▶ **PROBLEM DETAILS**
Only the text of the records below belongs in the answer, copied exactly, with pictures omitted.

▶ **STUDY MATERIAL**
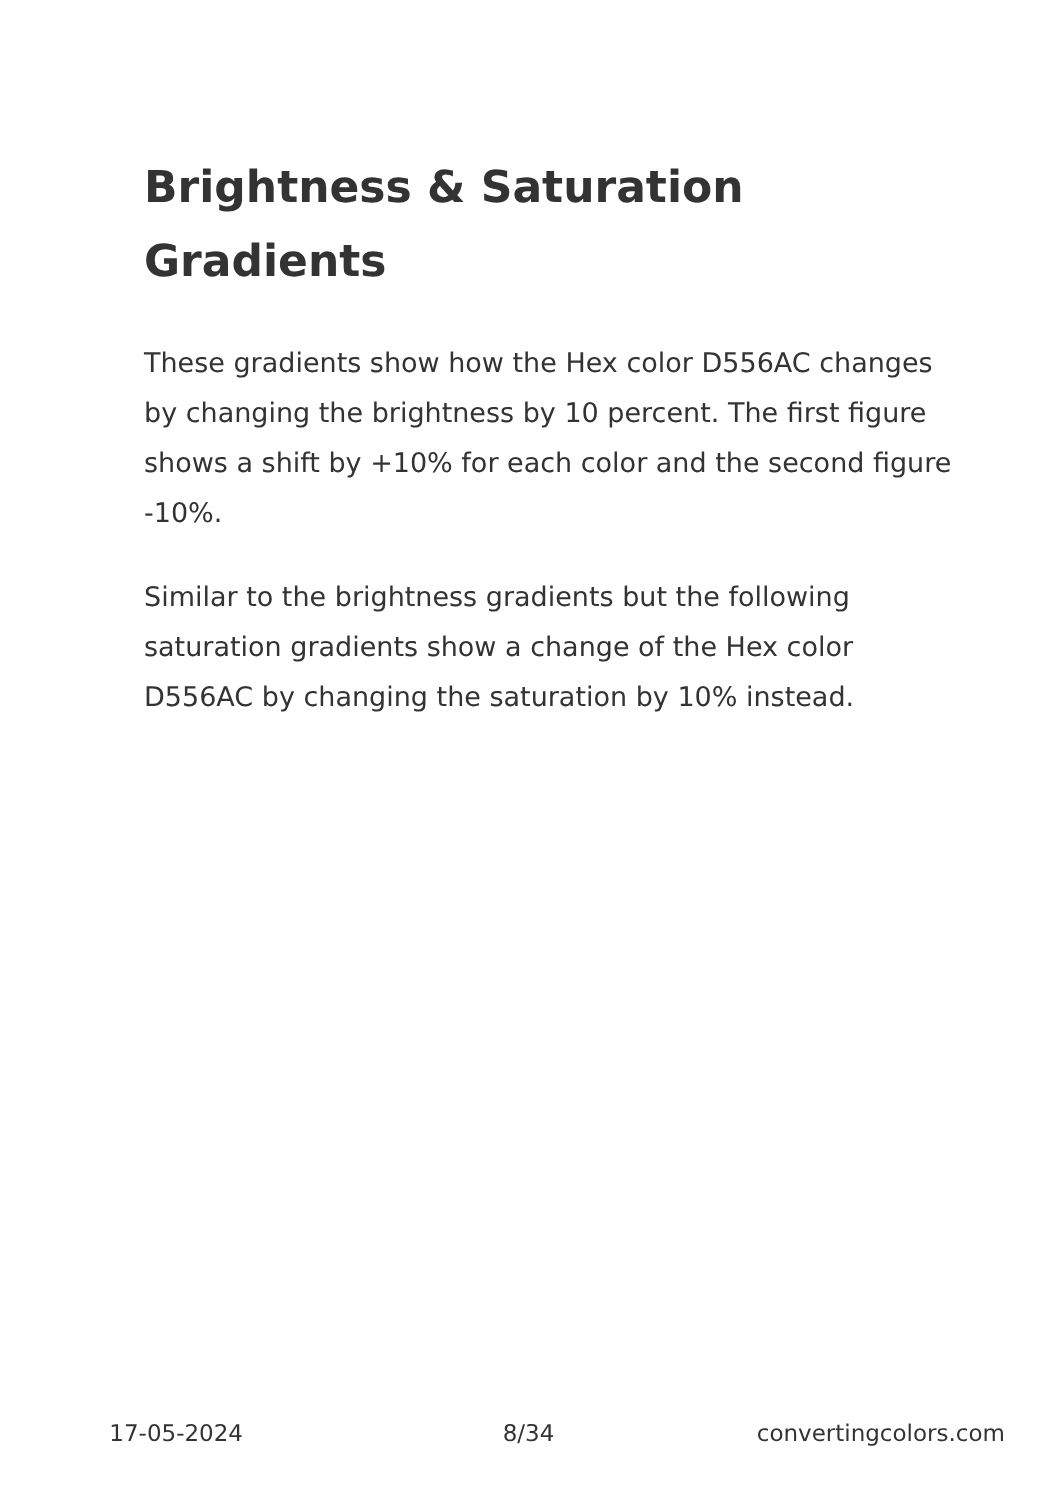Brightness & Saturation Gradients
These gradients show how the Hex color D556AC changes by changing the brightness by 10 percent. The first figure shows a shift by +10% for each color and the second figure -10%.
Similar to the brightness gradients but the following saturation gradients show a change of the Hex color D556AC by changing the saturation by 10% instead.
17-05-2024 8/34 convertingcolors.com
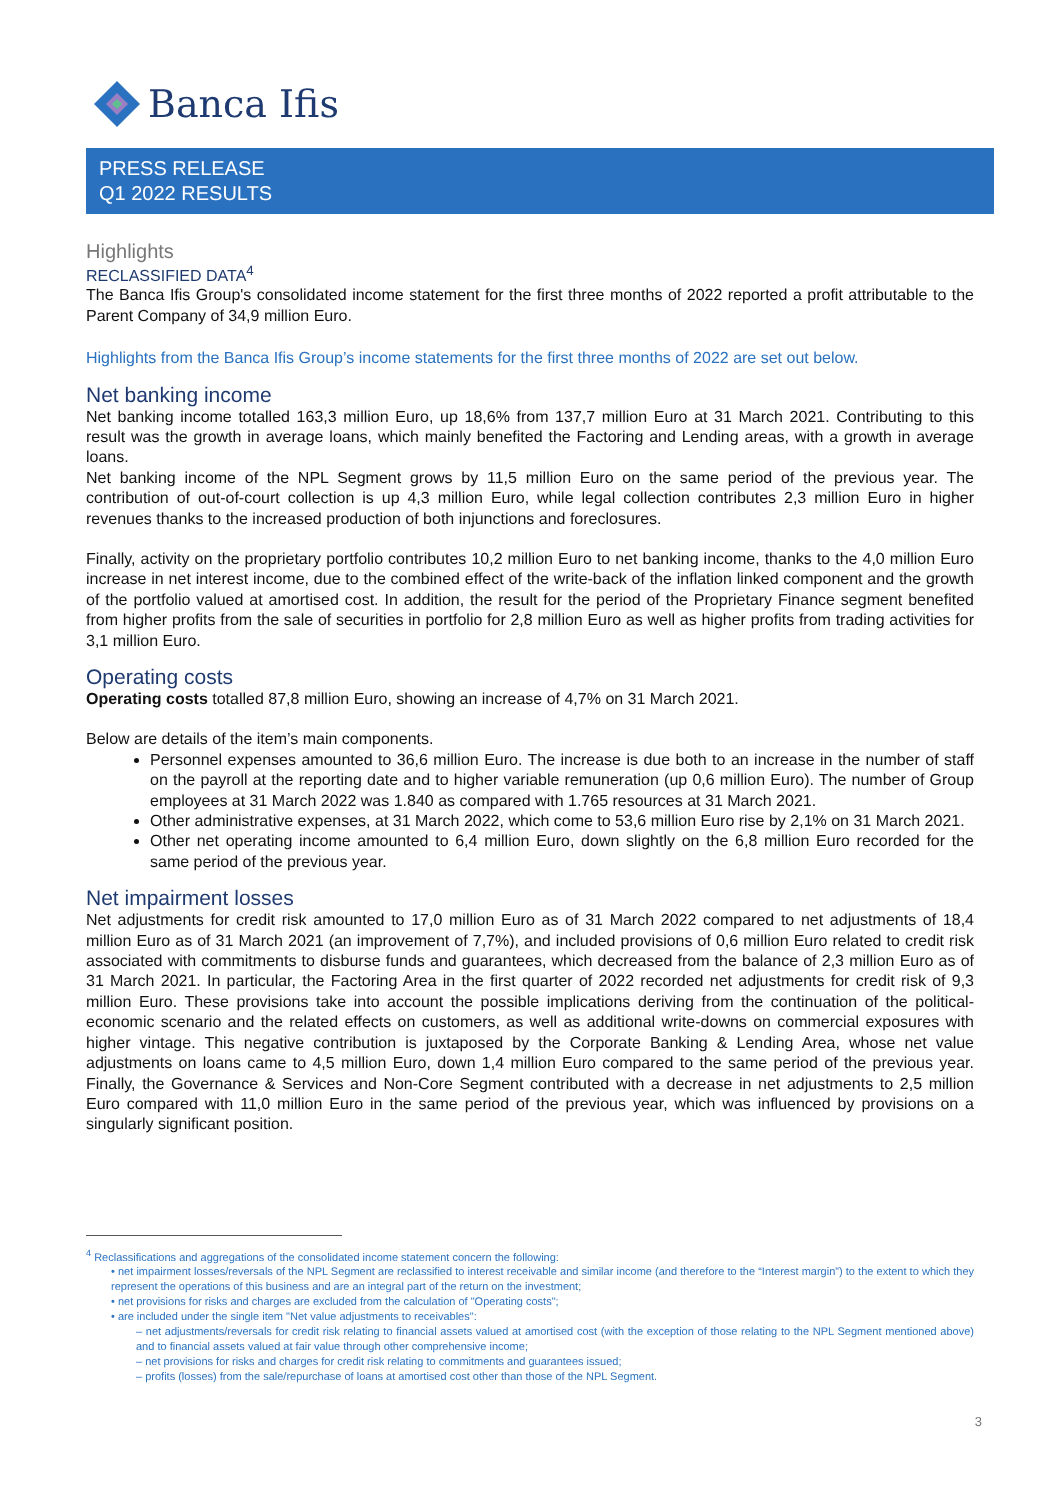Banca Ifis
PRESS RELEASE
Q1 2022 RESULTS
Highlights
RECLASSIFIED DATA<sup>4</sup>
The Banca Ifis Group's consolidated income statement for the first three months of 2022 reported a profit attributable to the Parent Company of 34,9 million Euro.
Highlights from the Banca Ifis Group’s income statements for the first three months of 2022 are set out below.
Net banking income
Net banking income totalled 163,3 million Euro, up 18,6% from 137,7 million Euro at 31 March 2021. Contributing to this result was the growth in average loans, which mainly benefited the Factoring and Lending areas, with a growth in average loans.
Net banking income of the NPL Segment grows by 11,5 million Euro on the same period of the previous year. The contribution of out-of-court collection is up 4,3 million Euro, while legal collection contributes 2,3 million Euro in higher revenues thanks to the increased production of both injunctions and foreclosures.
Finally, activity on the proprietary portfolio contributes 10,2 million Euro to net banking income, thanks to the 4,0 million Euro increase in net interest income, due to the combined effect of the write-back of the inflation linked component and the growth of the portfolio valued at amortised cost. In addition, the result for the period of the Proprietary Finance segment benefited from higher profits from the sale of securities in portfolio for 2,8 million Euro as well as higher profits from trading activities for 3,1 million Euro.
Operating costs
Operating costs totalled 87,8 million Euro, showing an increase of 4,7% on 31 March 2021.
Below are details of the item’s main components.
Personnel expenses amounted to 36,6 million Euro. The increase is due both to an increase in the number of staff on the payroll at the reporting date and to higher variable remuneration (up 0,6 million Euro). The number of Group employees at 31 March 2022 was 1.840 as compared with 1.765 resources at 31 March 2021.
Other administrative expenses, at 31 March 2022, which come to 53,6 million Euro rise by 2,1% on 31 March 2021.
Other net operating income amounted to 6,4 million Euro, down slightly on the 6,8 million Euro recorded for the same period of the previous year.
Net impairment losses
Net adjustments for credit risk amounted to 17,0 million Euro as of 31 March 2022 compared to net adjustments of 18,4 million Euro as of 31 March 2021 (an improvement of 7,7%), and included provisions of 0,6 million Euro related to credit risk associated with commitments to disburse funds and guarantees, which decreased from the balance of 2,3 million Euro as of 31 March 2021. In particular, the Factoring Area in the first quarter of 2022 recorded net adjustments for credit risk of 9,3 million Euro. These provisions take into account the possible implications deriving from the continuation of the political-economic scenario and the related effects on customers, as well as additional write-downs on commercial exposures with higher vintage. This negative contribution is juxtaposed by the Corporate Banking & Lending Area, whose net value adjustments on loans came to 4,5 million Euro, down 1,4 million Euro compared to the same period of the previous year. Finally, the Governance & Services and Non-Core Segment contributed with a decrease in net adjustments to 2,5 million Euro compared with 11,0 million Euro in the same period of the previous year, which was influenced by provisions on a singularly significant position.
<sup>4</sup> Reclassifications and aggregations of the consolidated income statement concern the following:
• net impairment losses/reversals of the NPL Segment are reclassified to interest receivable and similar income (and therefore to the “Interest margin”) to the extent to which they represent the operations of this business and are an integral part of the return on the investment;
• net provisions for risks and charges are excluded from the calculation of "Operating costs";
• are included under the single item "Net value adjustments to receivables":
– net adjustments/reversals for credit risk relating to financial assets valued at amortised cost (with the exception of those relating to the NPL Segment mentioned above) and to financial assets valued at fair value through other comprehensive income;
– net provisions for risks and charges for credit risk relating to commitments and guarantees issued;
– profits (losses) from the sale/repurchase of loans at amortised cost other than those of the NPL Segment.
3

▶ **WRITTEN SOLUTION**
Brightness & Saturation Gradients
These gradients show how the Hex color D556AC changes by changing the brightness by 10 percent. The first figure shows a shift by +10% for each color and the second figure -10%.
Similar to the brightness gradients but the following saturation gradients show a change of the Hex color D556AC by changing the saturation by 10% instead.
17-05-2024 8/34 convertingcolors.com
Banca Ifis
PRESS RELEASE
Q1 2022 RESULTS
Highlights
RECLASSIFIED DATA<sup>4</sup>
The Banca Ifis Group's consolidated income statement for the first three months of 2022 reported a profit attributable to the Parent Company of 34,9 million Euro.
Highlights from the Banca Ifis Group’s income statements for the first three months of 2022 are set out below.
Net banking income
Net banking income totalled 163,3 million Euro, up 18,6% from 137,7 million Euro at 31 March 2021. Contributing to this result was the growth in average loans, which mainly benefited the Factoring and Lending areas, with a growth in average loans.
Net banking income of the NPL Segment grows by 11,5 million Euro on the same period of the previous year. The contribution of out-of-court collection is up 4,3 million Euro, while legal collection contributes 2,3 million Euro in higher revenues thanks to the increased production of both injunctions and foreclosures.
Finally, activity on the proprietary portfolio contributes 10,2 million Euro to net banking income, thanks to the 4,0 million Euro increase in net interest income, due to the combined effect of the write-back of the inflation linked component and the growth of the portfolio valued at amortised cost. In addition, the result for the period of the Proprietary Finance segment benefited from higher profits from the sale of securities in portfolio for 2,8 million Euro as well as higher profits from trading activities for 3,1 million Euro.
Operating costs
Operating costs totalled 87,8 million Euro, showing an increase of 4,7% on 31 March 2021.
Below are details of the item’s main components.
Personnel expenses amounted to 36,6 million Euro. The increase is due both to an increase in the number of staff on the payroll at the reporting date and to higher variable remuneration (up 0,6 million Euro). The number of Group employees at 31 March 2022 was 1.840 as compared with 1.765 resources at 31 March 2021.
Other administrative expenses, at 31 March 2022, which come to 53,6 million Euro rise by 2,1% on 31 March 2021.
Other net operating income amounted to 6,4 million Euro, down slightly on the 6,8 million Euro recorded for the same period of the previous year.
Net impairment losses
Net adjustments for credit risk amounted to 17,0 million Euro as of 31 March 2022 compared to net adjustments of 18,4 million Euro as of 31 March 2021 (an improvement of 7,7%), and included provisions of 0,6 million Euro related to credit risk associated with commitments to disburse funds and guarantees, which decreased from the balance of 2,3 million Euro as of 31 March 2021. In particular, the Factoring Area in the first quarter of 2022 recorded net adjustments for credit risk of 9,3 million Euro. These provisions take into account the possible implications deriving from the continuation of the political-economic scenario and the related effects on customers, as well as additional write-downs on commercial exposures with higher vintage. This negative contribution is juxtaposed by the Corporate Banking & Lending Area, whose net value adjustments on loans came to 4,5 million Euro, down 1,4 million Euro compared to the same period of the previous year. Finally, the Governance & Services and Non-Core Segment contributed with a decrease in net adjustments to 2,5 million Euro compared with 11,0 million Euro in the same period of the previous year, which was influenced by provisions on a singularly significant position.
<sup>4</sup> Reclassifications and aggregations of the consolidated income statement concern the following:
• net impairment losses/reversals of the NPL Segment are reclassified to interest receivable and similar income (and therefore to the “Interest margin”) to the extent to which they represent the operations of this business and are an integral part of the return on the investment;
• net provisions for risks and charges are excluded from the calculation of "Operating costs";
• are included under the single item "Net value adjustments to receivables":
– net adjustments/reversals for credit risk relating to financial assets valued at amortised cost (with the exception of those relating to the NPL Segment mentioned above) and to financial assets valued at fair value through other comprehensive income;
– net provisions for risks and charges for credit risk relating to commitments and guarantees issued;
– profits (losses) from the sale/repurchase of loans at amortised cost other than those of the NPL Segment.
3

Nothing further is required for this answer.